Bannon, undeterred, under siege from GOP after Alabama loss
NEW YORK — Former White House strategist Steve Bannon is catching blame from fellow Republicans for coughing up a safe Senate seat in deep-red Alabama and foisting damaging political advice on President Donald Trump. But in the aftermath of this week’s stinging Alabama defeat, Bannon is showing no signs of abandoning his guerrilla war against the GOP establishment.
Bannon wholeheartedly backed Roy Moore, the insurgent conservative who faltered in Tuesday’s special election amid allegations that he had preyed on underage girls decades ago. The accusations prompted the national party to withdraw support for its nominee for a while, but Bannon stuck with Moore, headlining rallies for the candidate and convincing Trump to extend a full-throated endorsement.
But when Moore lost on Tuesday, handing the Democrats control of their first Senate seat in Alabama in a generation, Republicans turned on Bannon.

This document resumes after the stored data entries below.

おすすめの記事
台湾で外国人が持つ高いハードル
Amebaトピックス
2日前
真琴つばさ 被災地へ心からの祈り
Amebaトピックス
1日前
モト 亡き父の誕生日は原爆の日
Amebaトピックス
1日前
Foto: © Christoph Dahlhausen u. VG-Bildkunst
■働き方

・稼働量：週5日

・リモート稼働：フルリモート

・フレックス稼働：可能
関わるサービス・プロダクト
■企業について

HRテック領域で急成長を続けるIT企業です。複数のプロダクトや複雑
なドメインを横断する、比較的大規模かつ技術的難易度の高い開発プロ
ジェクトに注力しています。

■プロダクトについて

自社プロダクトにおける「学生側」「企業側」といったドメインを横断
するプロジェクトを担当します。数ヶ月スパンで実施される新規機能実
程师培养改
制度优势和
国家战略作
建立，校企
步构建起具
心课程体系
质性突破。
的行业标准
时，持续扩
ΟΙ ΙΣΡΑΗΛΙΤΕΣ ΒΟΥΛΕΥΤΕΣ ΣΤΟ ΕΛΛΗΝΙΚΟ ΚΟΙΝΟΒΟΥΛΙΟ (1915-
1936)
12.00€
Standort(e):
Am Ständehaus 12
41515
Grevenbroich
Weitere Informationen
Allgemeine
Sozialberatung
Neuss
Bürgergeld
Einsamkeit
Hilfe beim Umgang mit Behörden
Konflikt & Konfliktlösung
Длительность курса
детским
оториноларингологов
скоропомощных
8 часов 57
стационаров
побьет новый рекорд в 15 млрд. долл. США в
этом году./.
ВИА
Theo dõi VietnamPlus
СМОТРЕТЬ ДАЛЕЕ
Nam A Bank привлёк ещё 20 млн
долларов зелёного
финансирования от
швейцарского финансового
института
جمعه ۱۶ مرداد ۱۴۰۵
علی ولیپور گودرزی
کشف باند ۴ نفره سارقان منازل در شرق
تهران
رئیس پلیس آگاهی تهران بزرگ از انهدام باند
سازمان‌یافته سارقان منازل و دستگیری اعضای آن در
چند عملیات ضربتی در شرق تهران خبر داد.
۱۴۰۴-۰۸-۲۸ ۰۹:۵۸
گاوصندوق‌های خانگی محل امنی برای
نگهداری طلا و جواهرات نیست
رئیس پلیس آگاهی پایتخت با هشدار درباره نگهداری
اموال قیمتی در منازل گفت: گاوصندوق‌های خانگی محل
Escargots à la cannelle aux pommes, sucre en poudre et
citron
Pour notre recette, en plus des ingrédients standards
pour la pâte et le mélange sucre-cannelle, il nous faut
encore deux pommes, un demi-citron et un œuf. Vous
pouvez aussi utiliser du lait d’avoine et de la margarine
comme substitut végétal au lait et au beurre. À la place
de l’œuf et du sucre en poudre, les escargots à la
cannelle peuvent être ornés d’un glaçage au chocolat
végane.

The Breitbart News head already had made scores of enemies for declaring a siege on his own party.
“This is a brutal reminder that candidate quality matters regardless of where you are running,” said Steven Law, head of the Senate Leadership Fund, a super PAC for Republicans aligned with GOP leadership. “Not only did Steve Bannon cost us a critical Senate seat in one of the most Republican states in the country, but he also dragged the president of the United States into his fiasco.”